• **INSTRUCTION**: From the items below, give the lines starting at the one containing "Из документа следует, что" and ending at the one containing "наши земляки. В их число вошел директор", both included, as a JSON list of strings with one string per line and blank lines left out.

━━━ SOURCE MATERIAL ━━━

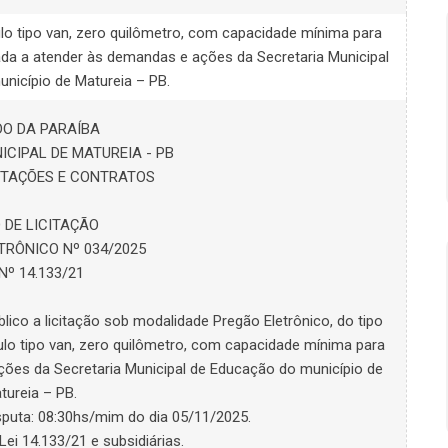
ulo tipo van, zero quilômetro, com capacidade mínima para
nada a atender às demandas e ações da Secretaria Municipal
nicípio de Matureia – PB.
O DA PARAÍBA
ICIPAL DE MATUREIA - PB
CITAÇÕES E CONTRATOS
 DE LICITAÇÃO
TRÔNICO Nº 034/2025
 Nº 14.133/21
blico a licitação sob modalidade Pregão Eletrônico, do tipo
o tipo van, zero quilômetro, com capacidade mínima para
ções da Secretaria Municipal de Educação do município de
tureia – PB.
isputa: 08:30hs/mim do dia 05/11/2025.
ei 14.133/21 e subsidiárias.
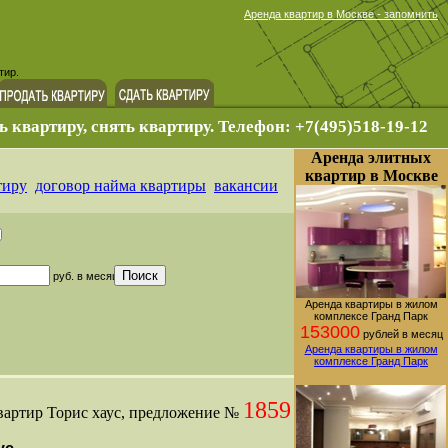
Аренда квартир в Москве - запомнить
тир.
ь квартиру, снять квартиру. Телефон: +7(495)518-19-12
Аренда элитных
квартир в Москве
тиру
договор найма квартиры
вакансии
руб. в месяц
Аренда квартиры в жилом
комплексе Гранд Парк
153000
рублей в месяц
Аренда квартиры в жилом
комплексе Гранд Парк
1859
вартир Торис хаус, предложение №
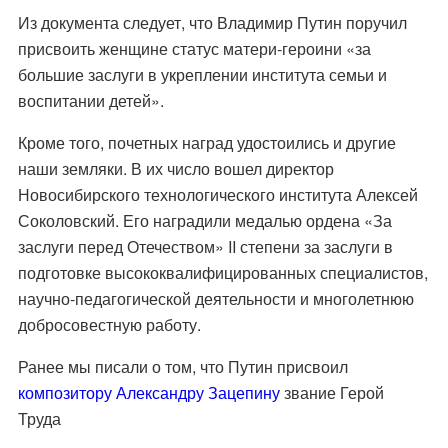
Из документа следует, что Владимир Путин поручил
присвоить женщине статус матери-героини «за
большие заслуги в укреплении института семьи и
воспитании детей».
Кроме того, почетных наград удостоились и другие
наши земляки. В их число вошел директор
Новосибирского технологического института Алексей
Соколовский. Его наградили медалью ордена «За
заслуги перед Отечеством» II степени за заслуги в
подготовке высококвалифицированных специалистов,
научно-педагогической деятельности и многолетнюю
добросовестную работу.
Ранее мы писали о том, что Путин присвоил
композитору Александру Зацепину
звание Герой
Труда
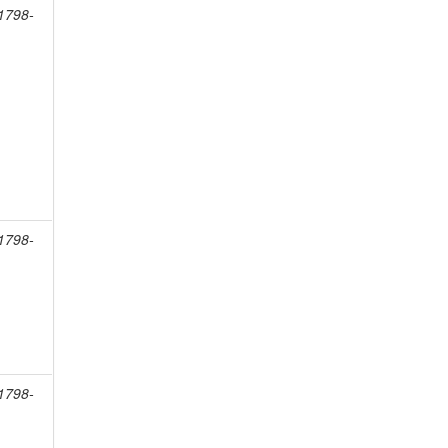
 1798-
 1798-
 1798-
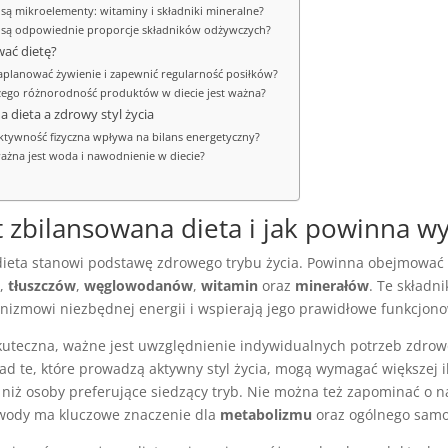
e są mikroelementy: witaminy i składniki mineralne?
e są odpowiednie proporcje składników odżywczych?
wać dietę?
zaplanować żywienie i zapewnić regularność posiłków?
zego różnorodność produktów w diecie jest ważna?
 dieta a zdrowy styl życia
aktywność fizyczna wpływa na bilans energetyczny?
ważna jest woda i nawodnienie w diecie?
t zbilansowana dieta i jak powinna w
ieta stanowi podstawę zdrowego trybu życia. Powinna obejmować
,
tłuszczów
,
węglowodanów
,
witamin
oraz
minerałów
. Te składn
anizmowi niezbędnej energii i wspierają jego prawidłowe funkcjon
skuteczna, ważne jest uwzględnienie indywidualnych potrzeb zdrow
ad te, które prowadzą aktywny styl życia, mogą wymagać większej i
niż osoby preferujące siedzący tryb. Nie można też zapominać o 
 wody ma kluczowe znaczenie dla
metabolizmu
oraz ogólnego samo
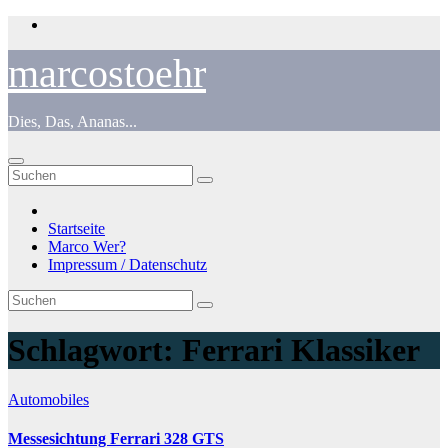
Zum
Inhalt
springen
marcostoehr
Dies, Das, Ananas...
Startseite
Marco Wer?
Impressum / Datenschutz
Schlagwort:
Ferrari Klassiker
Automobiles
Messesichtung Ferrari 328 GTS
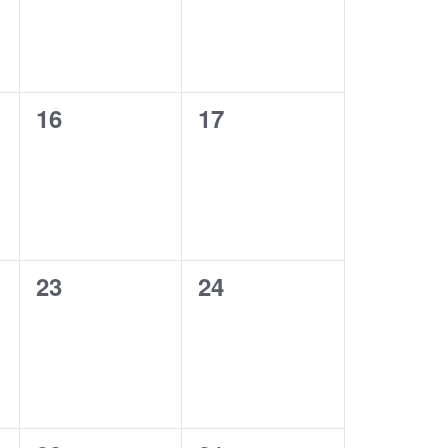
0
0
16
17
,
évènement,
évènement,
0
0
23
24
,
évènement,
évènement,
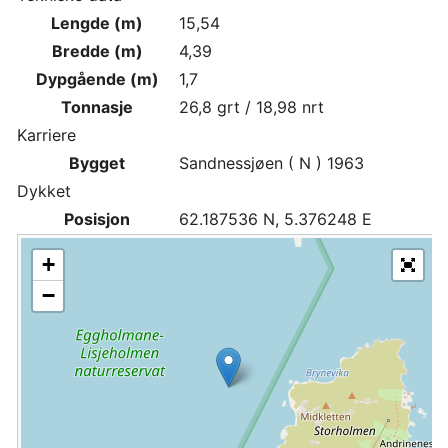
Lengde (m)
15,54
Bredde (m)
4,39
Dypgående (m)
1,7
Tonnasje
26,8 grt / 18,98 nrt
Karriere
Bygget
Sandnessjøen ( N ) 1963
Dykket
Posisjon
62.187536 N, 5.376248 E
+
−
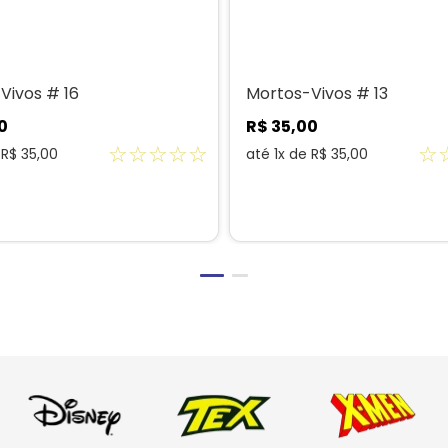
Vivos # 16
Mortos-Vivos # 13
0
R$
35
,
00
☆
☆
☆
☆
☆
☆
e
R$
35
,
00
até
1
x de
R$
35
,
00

━━━
━━━ SOURCE MATERIAL ━━━

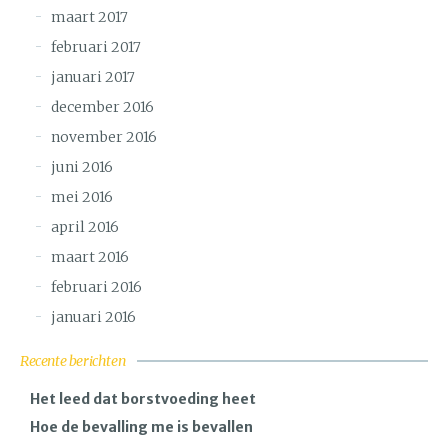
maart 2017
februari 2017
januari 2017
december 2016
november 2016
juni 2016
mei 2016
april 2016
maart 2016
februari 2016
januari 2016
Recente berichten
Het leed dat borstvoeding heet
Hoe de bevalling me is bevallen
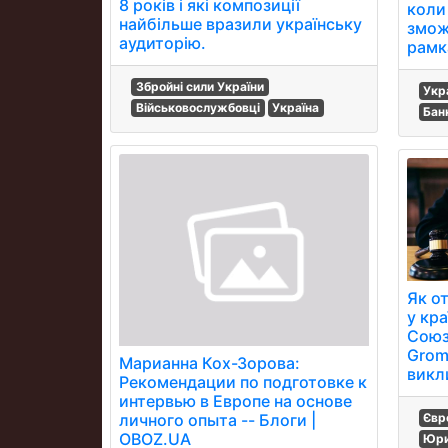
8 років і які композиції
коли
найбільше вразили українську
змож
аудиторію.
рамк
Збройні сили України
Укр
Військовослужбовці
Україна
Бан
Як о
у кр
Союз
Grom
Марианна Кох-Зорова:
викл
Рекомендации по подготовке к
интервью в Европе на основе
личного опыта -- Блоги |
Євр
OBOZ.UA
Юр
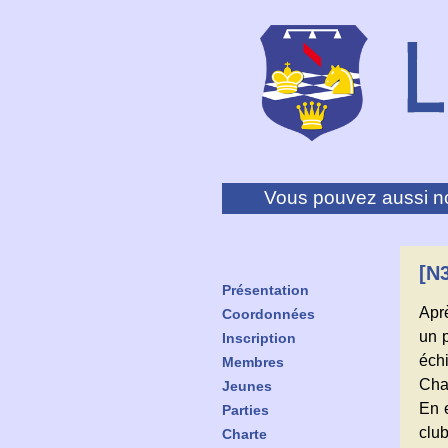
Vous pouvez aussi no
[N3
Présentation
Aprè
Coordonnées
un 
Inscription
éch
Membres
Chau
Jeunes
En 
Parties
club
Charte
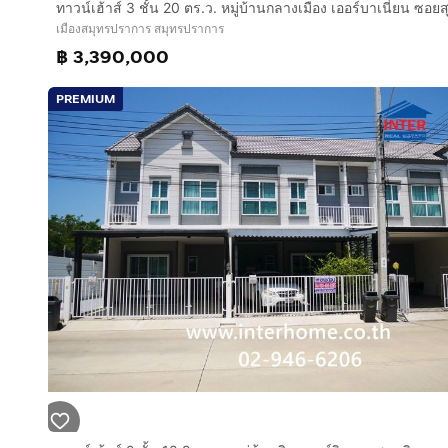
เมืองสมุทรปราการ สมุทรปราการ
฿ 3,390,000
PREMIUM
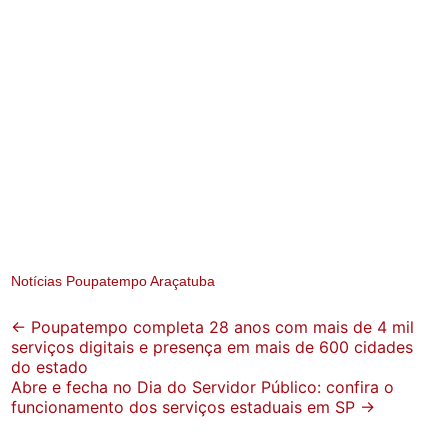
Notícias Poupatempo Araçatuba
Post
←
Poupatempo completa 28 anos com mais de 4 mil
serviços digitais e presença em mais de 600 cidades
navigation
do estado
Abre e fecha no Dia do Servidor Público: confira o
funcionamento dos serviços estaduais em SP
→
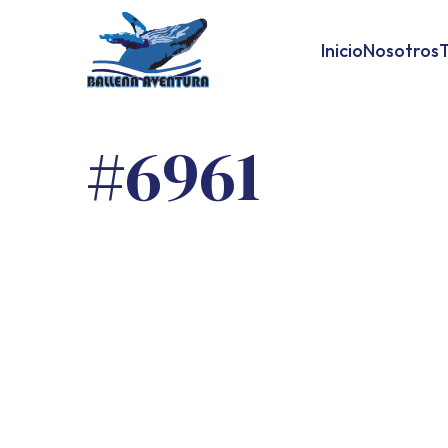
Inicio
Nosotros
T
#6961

━━━
━━━ SOURCE MATERIAL ━━━

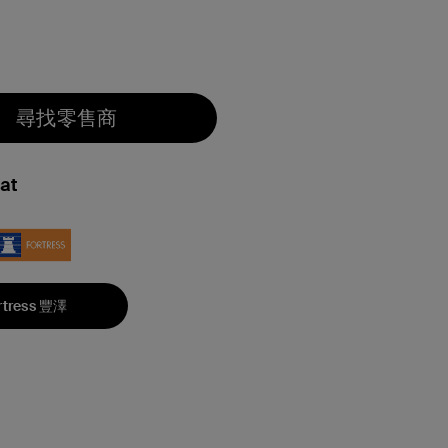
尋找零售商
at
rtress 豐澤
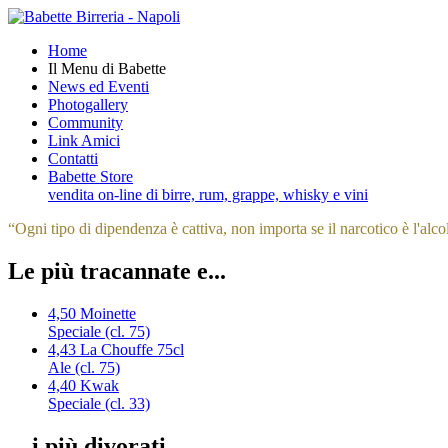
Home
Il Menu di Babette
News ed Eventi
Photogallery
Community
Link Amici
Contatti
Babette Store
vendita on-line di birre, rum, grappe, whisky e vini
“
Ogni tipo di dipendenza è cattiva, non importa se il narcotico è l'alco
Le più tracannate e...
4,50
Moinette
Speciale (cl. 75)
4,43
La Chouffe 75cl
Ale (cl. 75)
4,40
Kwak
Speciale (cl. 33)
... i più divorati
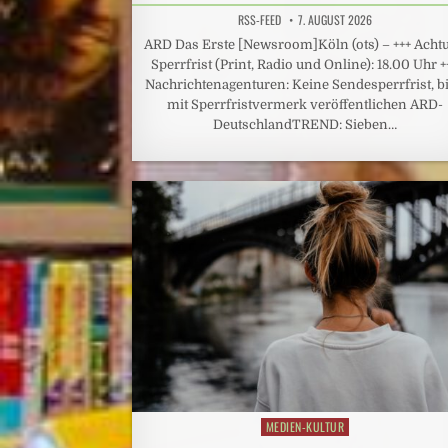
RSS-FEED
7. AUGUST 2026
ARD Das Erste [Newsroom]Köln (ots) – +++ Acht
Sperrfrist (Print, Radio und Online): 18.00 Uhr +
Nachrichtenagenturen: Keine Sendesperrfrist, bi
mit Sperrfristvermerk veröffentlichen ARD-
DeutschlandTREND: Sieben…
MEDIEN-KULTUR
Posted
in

━━━

• **WRITTEN SOLUTION**:
[
  "Из документа следует, что Владимир Путин поручил",
  "присвоить женщине статус матери-героини «за",
  "большие заслуги в укреплении института семьи и",
  "воспитании детей».",
  "Кроме того, почетных наград удостоились и другие",
  "наши земляки. В их число вошел директор"
]